452 MDD patients aged 65 years or older with a current major depressive episode (MDE) of at least 4-week duration, at least one previous episode before the age of 60 years, and a Montgomery–Åsberg Depression Rating Scale (MADRS) total score of 26 or more, were randomly assigned (1:1:1) to Lu AA21004 5 mg/day, duloxetine 60mg/day (active reference), or placebo for eight weeks.

Results showed that Lu AA21004 was efficacious and well tolerated. The primary endpoint was mean change from baseline in the 24-item Hamilton Depression Rating Scale (HAM-D24) total score, a measure of the severity of MDD. According to the study results, patients taking Lu AA21004 showed a significantly (p=0.0011) greater improvement in the primary efficacy endpoint versus placebo at Week eight (mean difference to placebo of 3.3 HAM-D24 points). 

HAM-D24 response (53.2% vs 35.2%) and HAM-D17 remission (29.2% vs 19.3%) rates at endpoint were higher for Lu AA21004 than for placebo. The active reference, duloxetine, also separated from placebo, demonstrating assay sensitivity.

The study also included secondary endpoints evaluating cognitive function.
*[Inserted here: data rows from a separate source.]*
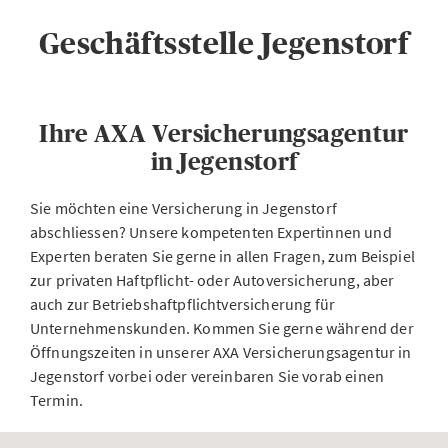
Geschäftsstelle Jegenstorf
Ihre AXA Versicherungsagentur
in Jegenstorf
Sie möchten eine Versicherung in Jegenstorf
abschliessen? Unsere kompetenten Expertinnen und
Experten beraten Sie gerne in allen Fragen, zum Beispiel
zur privaten Haftpflicht- oder Autoversicherung, aber
auch zur Betriebshaftpflichtversicherung für
Unternehmenskunden. Kommen Sie gerne während der
Öffnungszeiten in unserer AXA Versicherungsagentur in
Jegenstorf vorbei oder vereinbaren Sie vorab einen
Termin.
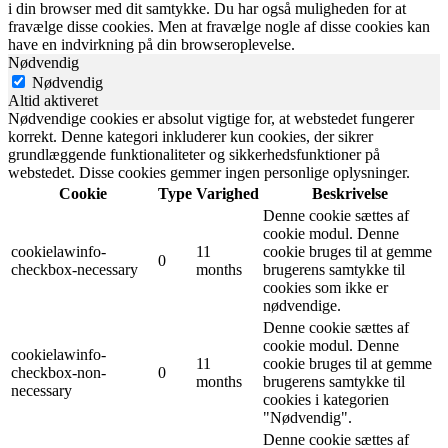
i din browser med dit samtykke. Du har også muligheden for at
fravælge disse cookies. Men at fravælge nogle af disse cookies kan
have en indvirkning på din browseroplevelse.
Nødvendig
Nødvendig
Altid aktiveret
Nødvendige cookies er absolut vigtige for, at webstedet fungerer
korrekt. Denne kategori inkluderer kun cookies, der sikrer
grundlæggende funktionaliteter og sikkerhedsfunktioner på
webstedet. Disse cookies gemmer ingen personlige oplysninger.
Cookie
Type
Varighed
Beskrivelse
Denne cookie sættes af
cookie modul. Denne
cookielawinfo-
11
cookie bruges til at gemme
0
checkbox-necessary
months
brugerens samtykke til
cookies som ikke er
nødvendige.
Denne cookie sættes af
cookie modul. Denne
cookielawinfo-
11
cookie bruges til at gemme
checkbox-non-
0
months
brugerens samtykke til
necessary
cookies i kategorien
"Nødvendig".
Denne cookie sættes af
These neuropsychological tests were the Digit Symbol Substitution Test (DSST), a measure of executive function, working memory, processing speed and visuo-spatial attention, and the Rey Auditory Verbal Learning Task (RAVLT), a measure of verbal learning, including recall and recognition. 

Lu AA21004 showed superiority to placebo in both of these tests. Duloxetine showed superiority to placebo in the RAVLT, but not in the DSST, confirming previously published results.

Withdrawal rates due to adverse events were 5.8% (Lu AA21004) and 2.8% (placebo). Nausea was the only adverse event with a significantly higher incidence for Lu AA21004 (21.8%) versus placebo (8.3%).

For duloxetine, discontinuation due to adverse events was 9.9%, and adverse events with significantly higher incidence than that seen with placebo were: nausea (33.1%), constipation (13.9%), dry mouth (21.9%), hyperhidrosis (10.6%) and somnolence (10.6%).